Ten minutes later, he saw a combination gas station and convenient mart. Cumberland Farms. He wheeled into a spot off to one side and turned the engine off. Packed in his travel knapsack sitting on the backseat was a large first aid kit. He began gingerly squirting Neosporin on his hands and face where the skin was peeling off in strips. Only now did he realize how much it really hurt. Bane wrapped his hands with a roll of sterile gauze, holding it on with white surgical tape to make crude mittens. He applied several large gauze pads with adhesive edges to his forehead and cheeks, which was all he could manage at the moment. With great relief, he decided that his eyes had not been damaged. They were watering but his vision seemed normal.

Starting up the Mustang again, Bane realized this was one of the rare times he had entered a gas station without his obsessive ritual of topping off the tank, checking the oil and tires and cleaning the windows. He was just too damaged to even think about it. He started back toward Manhattan, driving more slowly and carefully than usual.

Part of his mind was wondering why Melchius had reacted like that, torching the funeral home rather than confronting Bane. With his dozens of potions and elixirs, a veteran Alchemist was a dangerous opponent. Ah well, the Dire Wolf reflected that maybe Melchius was just a cautious sort of bad guy who preferred to avoid direct conflict. There would be another clash between them, he promised himself.

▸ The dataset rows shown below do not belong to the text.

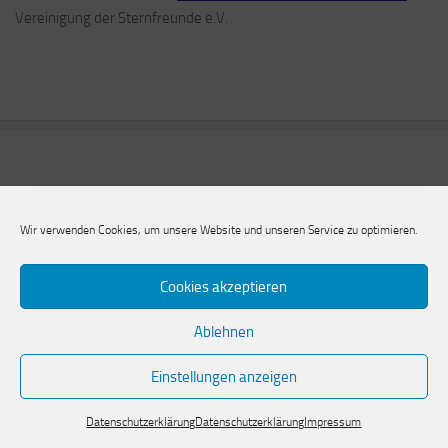
Vereinigung der Sternfreunde e.V.
Wir verwenden Cookies, um unsere Website und unseren Service zu optimieren.
Cookies akzeptieren
Ablehnen
Naturwissenschaftlicher Verein zu Zweibrücken e.V.
Einstellungen anzeigen
Datenschutzerklärung
Datenschutzerklärung
Impressum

His skin was starting to sting less as the Tagra healing factor kicked in. Bane lowered his shoulders and leaned back more comfortably in the seat as he drove. He was thinking about Bobby Bassett, how he Bane had decided to give the man that gun against all prudence, and how it had worked out for the best. He had seriously expected Bobby to turn against him and try to work for the Alchemist. Bane allowed himself a bittersweet twinge. It was good that human nature did not always let him down.